How many lines in the records below contain the word "glandular"? Reply with that number only.

Dataset excerpts
——

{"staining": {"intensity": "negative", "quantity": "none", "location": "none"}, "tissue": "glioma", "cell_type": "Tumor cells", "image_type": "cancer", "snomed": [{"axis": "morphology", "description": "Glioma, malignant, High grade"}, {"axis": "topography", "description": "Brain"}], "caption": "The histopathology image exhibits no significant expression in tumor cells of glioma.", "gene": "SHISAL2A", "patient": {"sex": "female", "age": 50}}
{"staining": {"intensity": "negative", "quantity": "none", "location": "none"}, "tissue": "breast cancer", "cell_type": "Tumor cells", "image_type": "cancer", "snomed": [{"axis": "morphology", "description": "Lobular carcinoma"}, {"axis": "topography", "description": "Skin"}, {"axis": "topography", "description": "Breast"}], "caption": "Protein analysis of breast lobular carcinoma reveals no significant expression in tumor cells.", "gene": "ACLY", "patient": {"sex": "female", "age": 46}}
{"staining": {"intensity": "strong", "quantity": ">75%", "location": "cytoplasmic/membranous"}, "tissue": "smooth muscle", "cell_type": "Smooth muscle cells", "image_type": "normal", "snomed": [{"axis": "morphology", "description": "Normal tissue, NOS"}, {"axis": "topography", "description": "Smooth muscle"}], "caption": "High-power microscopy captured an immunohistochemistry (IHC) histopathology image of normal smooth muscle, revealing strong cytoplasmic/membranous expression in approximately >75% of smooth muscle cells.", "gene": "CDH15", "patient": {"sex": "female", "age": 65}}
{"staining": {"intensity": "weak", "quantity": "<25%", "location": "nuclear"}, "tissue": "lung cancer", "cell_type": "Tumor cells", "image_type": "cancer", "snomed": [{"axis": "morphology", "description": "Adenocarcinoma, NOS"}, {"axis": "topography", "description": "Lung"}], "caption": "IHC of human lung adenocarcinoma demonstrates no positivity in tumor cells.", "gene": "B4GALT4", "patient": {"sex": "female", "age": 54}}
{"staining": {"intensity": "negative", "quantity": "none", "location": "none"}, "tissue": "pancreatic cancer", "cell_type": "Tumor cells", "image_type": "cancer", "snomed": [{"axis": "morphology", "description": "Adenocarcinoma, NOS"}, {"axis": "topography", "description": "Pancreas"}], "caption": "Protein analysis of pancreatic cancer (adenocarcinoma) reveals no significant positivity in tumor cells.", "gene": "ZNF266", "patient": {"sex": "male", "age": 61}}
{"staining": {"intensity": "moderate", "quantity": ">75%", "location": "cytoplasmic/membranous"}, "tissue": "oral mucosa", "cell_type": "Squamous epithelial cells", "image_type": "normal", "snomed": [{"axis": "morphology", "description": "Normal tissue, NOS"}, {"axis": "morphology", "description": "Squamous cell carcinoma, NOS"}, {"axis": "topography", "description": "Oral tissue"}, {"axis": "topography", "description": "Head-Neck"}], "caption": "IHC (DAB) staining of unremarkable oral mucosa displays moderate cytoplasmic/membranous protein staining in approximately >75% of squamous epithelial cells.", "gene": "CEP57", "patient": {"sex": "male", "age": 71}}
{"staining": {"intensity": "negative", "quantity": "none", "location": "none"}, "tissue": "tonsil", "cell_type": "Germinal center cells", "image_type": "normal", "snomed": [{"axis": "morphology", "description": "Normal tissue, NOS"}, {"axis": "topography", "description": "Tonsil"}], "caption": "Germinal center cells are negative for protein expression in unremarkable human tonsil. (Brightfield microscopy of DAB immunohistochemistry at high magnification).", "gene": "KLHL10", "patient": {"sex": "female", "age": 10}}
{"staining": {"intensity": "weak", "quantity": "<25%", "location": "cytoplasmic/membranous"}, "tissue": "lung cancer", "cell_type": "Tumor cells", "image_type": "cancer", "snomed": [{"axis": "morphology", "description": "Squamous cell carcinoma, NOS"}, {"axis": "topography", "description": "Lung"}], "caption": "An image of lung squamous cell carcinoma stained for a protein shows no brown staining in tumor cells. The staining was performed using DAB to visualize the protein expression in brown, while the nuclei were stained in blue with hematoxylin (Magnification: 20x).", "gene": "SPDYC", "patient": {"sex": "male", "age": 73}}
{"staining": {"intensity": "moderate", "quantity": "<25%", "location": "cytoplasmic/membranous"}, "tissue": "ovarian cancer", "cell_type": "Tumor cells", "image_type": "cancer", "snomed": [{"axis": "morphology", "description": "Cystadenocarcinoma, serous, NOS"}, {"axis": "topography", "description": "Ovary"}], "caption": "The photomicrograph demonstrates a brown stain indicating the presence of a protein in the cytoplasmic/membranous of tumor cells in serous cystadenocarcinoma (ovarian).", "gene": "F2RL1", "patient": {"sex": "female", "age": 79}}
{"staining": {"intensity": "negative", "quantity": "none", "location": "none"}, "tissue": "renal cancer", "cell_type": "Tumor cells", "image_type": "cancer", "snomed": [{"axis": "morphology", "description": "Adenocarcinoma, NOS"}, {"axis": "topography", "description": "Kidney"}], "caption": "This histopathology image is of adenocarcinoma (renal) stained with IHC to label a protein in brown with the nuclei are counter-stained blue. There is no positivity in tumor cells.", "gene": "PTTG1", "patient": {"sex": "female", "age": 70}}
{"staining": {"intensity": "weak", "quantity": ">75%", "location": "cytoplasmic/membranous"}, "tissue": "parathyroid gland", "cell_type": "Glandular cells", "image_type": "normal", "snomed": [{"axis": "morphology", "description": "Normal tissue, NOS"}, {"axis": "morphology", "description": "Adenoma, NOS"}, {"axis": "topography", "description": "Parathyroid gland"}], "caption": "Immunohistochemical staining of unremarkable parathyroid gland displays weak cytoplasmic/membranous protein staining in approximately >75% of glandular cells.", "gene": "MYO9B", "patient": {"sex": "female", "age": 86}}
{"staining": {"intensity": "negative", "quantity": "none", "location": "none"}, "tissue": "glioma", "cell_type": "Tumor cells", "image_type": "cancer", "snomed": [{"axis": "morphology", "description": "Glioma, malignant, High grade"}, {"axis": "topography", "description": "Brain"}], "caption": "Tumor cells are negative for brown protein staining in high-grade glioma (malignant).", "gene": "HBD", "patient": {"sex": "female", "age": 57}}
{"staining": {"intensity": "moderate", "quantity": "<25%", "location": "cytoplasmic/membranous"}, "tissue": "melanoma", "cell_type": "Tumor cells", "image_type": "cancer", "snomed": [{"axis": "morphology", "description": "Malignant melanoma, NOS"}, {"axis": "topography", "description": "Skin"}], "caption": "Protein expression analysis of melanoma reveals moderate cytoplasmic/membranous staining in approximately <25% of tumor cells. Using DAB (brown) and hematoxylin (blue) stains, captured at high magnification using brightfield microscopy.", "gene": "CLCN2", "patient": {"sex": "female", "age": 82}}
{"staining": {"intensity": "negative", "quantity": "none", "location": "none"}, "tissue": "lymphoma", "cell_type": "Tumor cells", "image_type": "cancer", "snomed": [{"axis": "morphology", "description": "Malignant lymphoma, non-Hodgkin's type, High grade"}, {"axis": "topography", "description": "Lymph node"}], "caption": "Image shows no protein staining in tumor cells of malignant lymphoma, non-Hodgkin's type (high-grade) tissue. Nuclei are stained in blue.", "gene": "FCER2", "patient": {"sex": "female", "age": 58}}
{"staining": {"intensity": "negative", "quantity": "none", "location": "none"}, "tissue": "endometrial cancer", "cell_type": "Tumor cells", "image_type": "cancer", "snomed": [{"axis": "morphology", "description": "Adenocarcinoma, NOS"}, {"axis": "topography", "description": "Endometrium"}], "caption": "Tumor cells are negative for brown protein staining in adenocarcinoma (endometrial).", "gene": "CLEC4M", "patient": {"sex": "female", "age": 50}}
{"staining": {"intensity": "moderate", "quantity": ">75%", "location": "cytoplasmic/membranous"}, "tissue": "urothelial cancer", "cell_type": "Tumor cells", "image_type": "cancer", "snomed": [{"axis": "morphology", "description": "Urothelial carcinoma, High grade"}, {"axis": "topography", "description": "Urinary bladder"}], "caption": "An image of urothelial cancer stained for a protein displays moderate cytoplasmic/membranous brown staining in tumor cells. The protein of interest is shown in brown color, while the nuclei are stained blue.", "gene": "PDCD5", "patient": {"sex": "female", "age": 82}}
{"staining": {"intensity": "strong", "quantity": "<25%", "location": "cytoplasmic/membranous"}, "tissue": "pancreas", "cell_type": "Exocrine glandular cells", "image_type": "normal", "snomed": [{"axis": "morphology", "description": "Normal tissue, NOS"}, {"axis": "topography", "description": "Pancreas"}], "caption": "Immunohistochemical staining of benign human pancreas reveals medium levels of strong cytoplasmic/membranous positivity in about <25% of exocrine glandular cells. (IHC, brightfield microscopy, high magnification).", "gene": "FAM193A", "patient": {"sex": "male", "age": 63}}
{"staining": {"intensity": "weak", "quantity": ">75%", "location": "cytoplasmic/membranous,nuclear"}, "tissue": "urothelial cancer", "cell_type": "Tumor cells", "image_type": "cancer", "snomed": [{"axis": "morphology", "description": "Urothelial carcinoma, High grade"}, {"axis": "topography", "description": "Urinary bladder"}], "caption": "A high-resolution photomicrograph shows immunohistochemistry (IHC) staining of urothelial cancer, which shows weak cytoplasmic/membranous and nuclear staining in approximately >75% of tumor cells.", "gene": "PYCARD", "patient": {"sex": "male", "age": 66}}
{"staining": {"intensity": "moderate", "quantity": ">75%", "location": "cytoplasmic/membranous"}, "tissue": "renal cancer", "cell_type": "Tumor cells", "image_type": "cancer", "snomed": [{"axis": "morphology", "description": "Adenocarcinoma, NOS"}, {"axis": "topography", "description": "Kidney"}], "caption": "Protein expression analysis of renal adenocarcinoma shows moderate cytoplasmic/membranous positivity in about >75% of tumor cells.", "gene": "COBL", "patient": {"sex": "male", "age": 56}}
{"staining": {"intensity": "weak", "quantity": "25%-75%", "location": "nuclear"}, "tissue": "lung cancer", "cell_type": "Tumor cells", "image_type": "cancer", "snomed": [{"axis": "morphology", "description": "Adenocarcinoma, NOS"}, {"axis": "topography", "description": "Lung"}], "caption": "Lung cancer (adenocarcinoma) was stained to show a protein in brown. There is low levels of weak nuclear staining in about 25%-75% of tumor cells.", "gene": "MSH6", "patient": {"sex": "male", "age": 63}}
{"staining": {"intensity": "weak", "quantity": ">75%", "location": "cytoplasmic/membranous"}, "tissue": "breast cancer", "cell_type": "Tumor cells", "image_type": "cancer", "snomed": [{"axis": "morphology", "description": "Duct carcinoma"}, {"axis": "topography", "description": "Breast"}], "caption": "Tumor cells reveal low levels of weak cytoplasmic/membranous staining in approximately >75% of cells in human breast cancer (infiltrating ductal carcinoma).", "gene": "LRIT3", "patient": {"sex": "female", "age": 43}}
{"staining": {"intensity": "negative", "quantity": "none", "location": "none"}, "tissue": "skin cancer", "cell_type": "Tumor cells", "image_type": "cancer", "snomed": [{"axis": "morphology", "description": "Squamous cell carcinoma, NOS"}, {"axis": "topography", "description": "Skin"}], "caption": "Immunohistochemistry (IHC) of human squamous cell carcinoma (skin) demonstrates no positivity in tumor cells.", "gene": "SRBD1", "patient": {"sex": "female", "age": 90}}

——

Answer to the problem:
2